As part of a pandemic project suggested by his wife, Jack Epstein began last month going through his papers that were taking up space in their attic.
While cleaning out old letters from readers of his budget travel book on Latin America, the journalist with the San Francisco Chronicle made an unexpected discovery, that he’d corresponded with the Unabomber.
Epstein told CNN the letter was from 1979 and read something like: “I’m looking for a refuge in South America, where the closest person is five miles away, you seem to know South America well, can you give me some advice.”
Epstein, who has been a journalist since 1980, looked at the return address and it said TJ Kaczynski. “The first thing that came to mind was Ted Kaczynski, and I thought “It can’t be him, it can’t be the Unabomber,”‘ he said.
He Googled Kaczynski and found out his middle name is John, and he knew it had to be him.

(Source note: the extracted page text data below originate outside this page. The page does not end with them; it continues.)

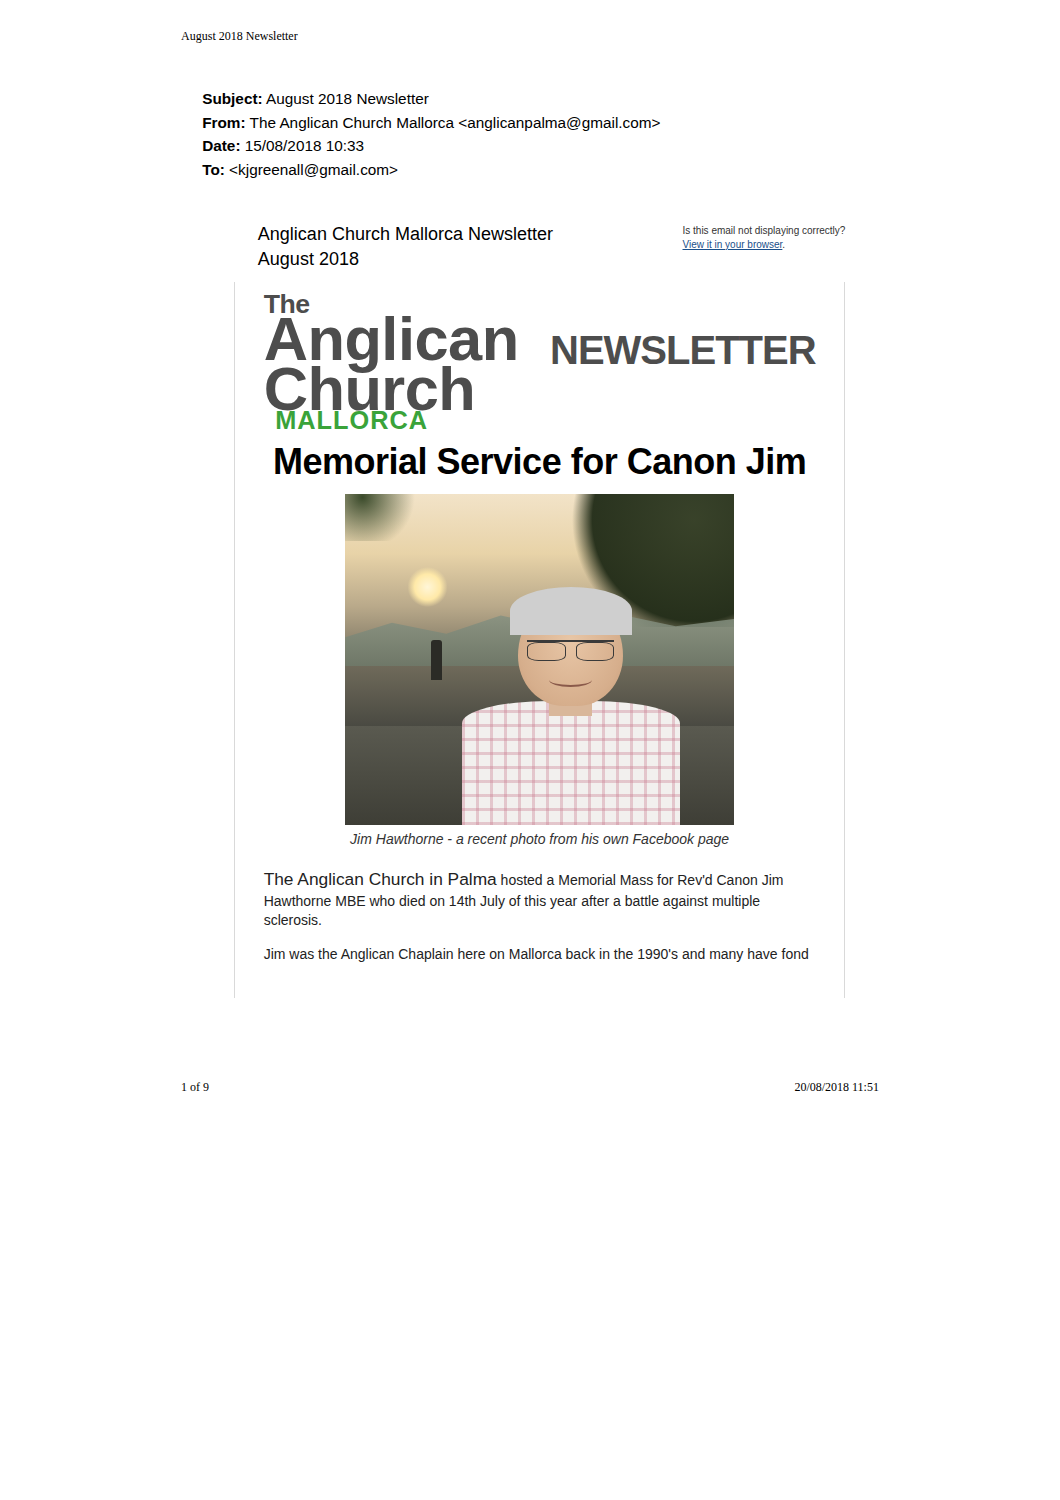August 2018 Newsletter
Subject: August 2018 Newsletter
From: The Anglican Church Mallorca <anglicanpalma@gmail.com>
Date: 15/08/2018 10:33
To: <kjgreenall@gmail.com>
Anglican Church Mallorca Newsletter
August 2018
Is this email not displaying correctly?
View it in your browser.
The Anglican Church MALLORCA
NEWSLETTER
Memorial Service for Canon Jim
Jim Hawthorne - a recent photo from his own Facebook page
The Anglican Church in Palma hosted a Memorial Mass for Rev'd Canon Jim Hawthorne MBE who died on 14th July of this year after a battle against multiple sclerosis.
Jim was the Anglican Chaplain here on Mallorca back in the 1990's and many have fond
1 of 9 20/08/2018 11:51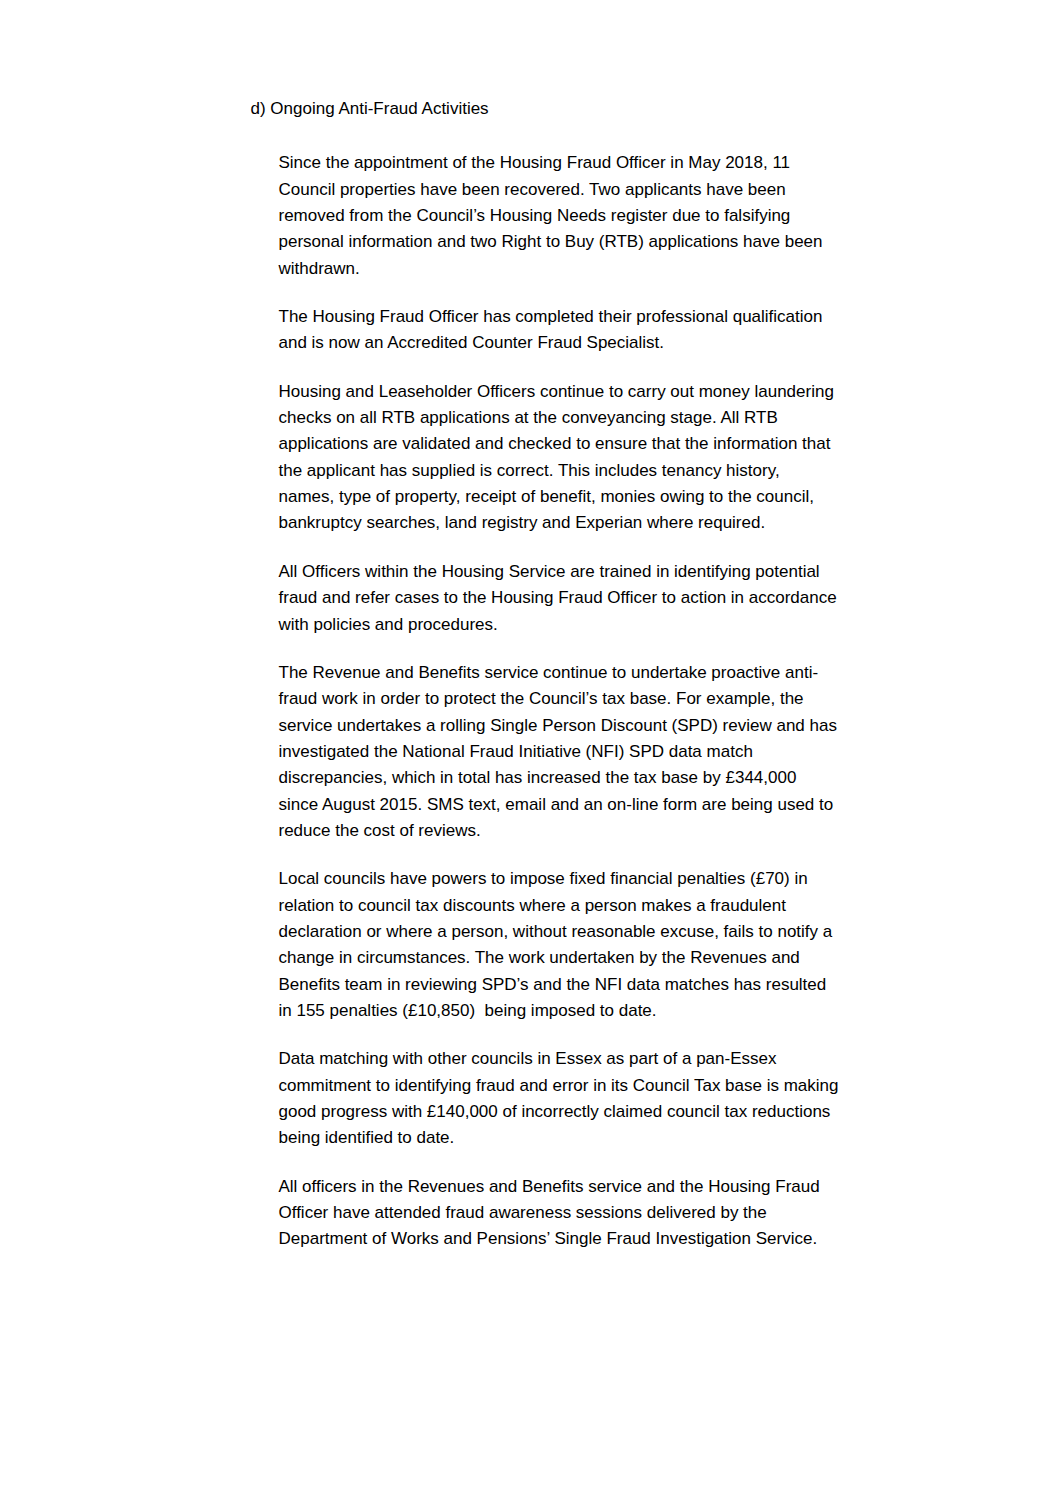d) Ongoing Anti-Fraud Activities
Since the appointment of the Housing Fraud Officer in May 2018, 11 Council properties have been recovered. Two applicants have been removed from the Council’s Housing Needs register due to falsifying personal information and two Right to Buy (RTB) applications have been withdrawn.
The Housing Fraud Officer has completed their professional qualification and is now an Accredited Counter Fraud Specialist.
Housing and Leaseholder Officers continue to carry out money laundering checks on all RTB applications at the conveyancing stage. All RTB applications are validated and checked to ensure that the information that the applicant has supplied is correct. This includes tenancy history, names, type of property, receipt of benefit, monies owing to the council, bankruptcy searches, land registry and Experian where required.
All Officers within the Housing Service are trained in identifying potential fraud and refer cases to the Housing Fraud Officer to action in accordance with policies and procedures.
The Revenue and Benefits service continue to undertake proactive anti-fraud work in order to protect the Council’s tax base. For example, the service undertakes a rolling Single Person Discount (SPD) review and has investigated the National Fraud Initiative (NFI) SPD data match discrepancies, which in total has increased the tax base by £344,000 since August 2015. SMS text, email and an on-line form are being used to reduce the cost of reviews.
Local councils have powers to impose fixed financial penalties (£70) in relation to council tax discounts where a person makes a fraudulent declaration or where a person, without reasonable excuse, fails to notify a change in circumstances. The work undertaken by the Revenues and Benefits team in reviewing SPD’s and the NFI data matches has resulted in 155 penalties (£10,850) being imposed to date.
Data matching with other councils in Essex as part of a pan-Essex commitment to identifying fraud and error in its Council Tax base is making good progress with £140,000 of incorrectly claimed council tax reductions being identified to date.
All officers in the Revenues and Benefits service and the Housing Fraud Officer have attended fraud awareness sessions delivered by the Department of Works and Pensions’ Single Fraud Investigation Service.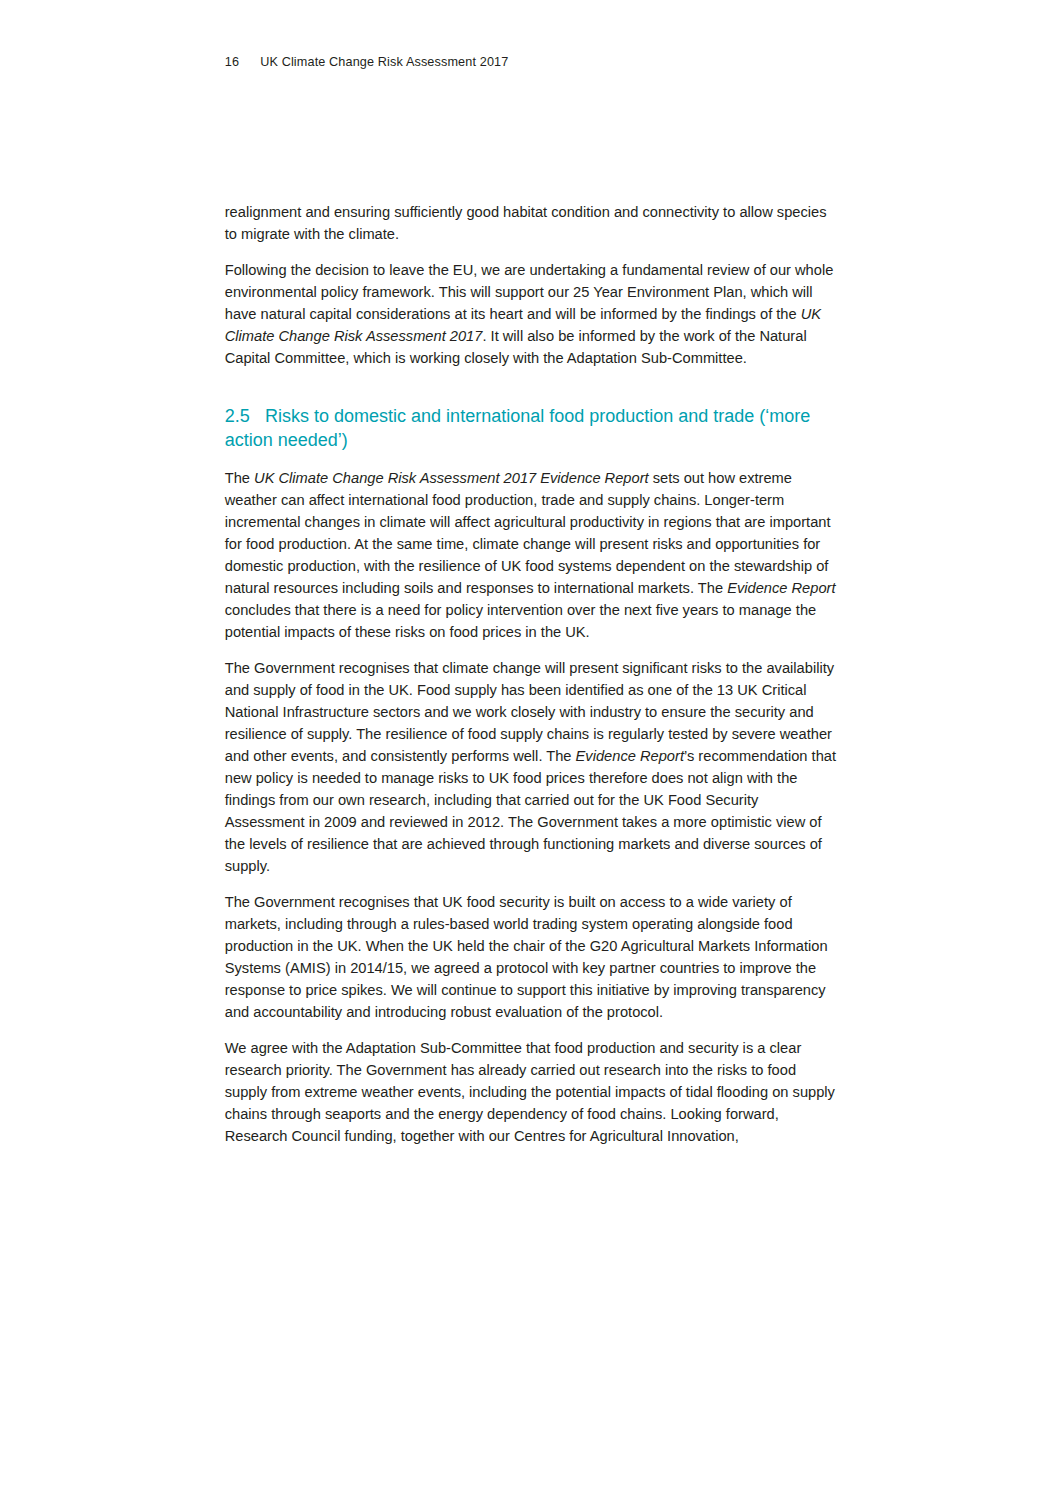16 UK Climate Change Risk Assessment 2017
realignment and ensuring sufficiently good habitat condition and connectivity to allow species to migrate with the climate.
Following the decision to leave the EU, we are undertaking a fundamental review of our whole environmental policy framework. This will support our 25 Year Environment Plan, which will have natural capital considerations at its heart and will be informed by the findings of the UK Climate Change Risk Assessment 2017. It will also be informed by the work of the Natural Capital Committee, which is working closely with the Adaptation Sub-Committee.
2.5 Risks to domestic and international food production and trade (‘more action needed’)
The UK Climate Change Risk Assessment 2017 Evidence Report sets out how extreme weather can affect international food production, trade and supply chains. Longer-term incremental changes in climate will affect agricultural productivity in regions that are important for food production. At the same time, climate change will present risks and opportunities for domestic production, with the resilience of UK food systems dependent on the stewardship of natural resources including soils and responses to international markets. The Evidence Report concludes that there is a need for policy intervention over the next five years to manage the potential impacts of these risks on food prices in the UK.
The Government recognises that climate change will present significant risks to the availability and supply of food in the UK. Food supply has been identified as one of the 13 UK Critical National Infrastructure sectors and we work closely with industry to ensure the security and resilience of supply. The resilience of food supply chains is regularly tested by severe weather and other events, and consistently performs well. The Evidence Report’s recommendation that new policy is needed to manage risks to UK food prices therefore does not align with the findings from our own research, including that carried out for the UK Food Security Assessment in 2009 and reviewed in 2012. The Government takes a more optimistic view of the levels of resilience that are achieved through functioning markets and diverse sources of supply.
The Government recognises that UK food security is built on access to a wide variety of markets, including through a rules-based world trading system operating alongside food production in the UK. When the UK held the chair of the G20 Agricultural Markets Information Systems (AMIS) in 2014/15, we agreed a protocol with key partner countries to improve the response to price spikes. We will continue to support this initiative by improving transparency and accountability and introducing robust evaluation of the protocol.
We agree with the Adaptation Sub-Committee that food production and security is a clear research priority. The Government has already carried out research into the risks to food supply from extreme weather events, including the potential impacts of tidal flooding on supply chains through seaports and the energy dependency of food chains. Looking forward, Research Council funding, together with our Centres for Agricultural Innovation,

At the time that Epstein received the letter, Kaczynski was unknown to the general public. The Unabomber first came to the attention of authorities in 1978 after a homemade bomb exploded in a Chicago university. It was followed by a series of attacks that killed three people and injured dozens. He wasn’t caught until 1996 after his brother identified his prose from his published manifesto.
But Kaczynski not only sent one letter, but two. The second being a thank you note for giving him advice and being “helpful and courteous.”
“I’m glad I was helpful and courteous, because you know, this guy was sending bombs to people he doesn’t know,” Epstein said.
After confirming the authenticity of the letters, Epstein had to do what he does best.
“I’ve got to write something. This is so weird. I have to write something down,” Epstein said.
He published his own story about the letters in the Chronicle on Friday.
“Who would have thought going through your attic that you had two letters from the Unabomber,” he said.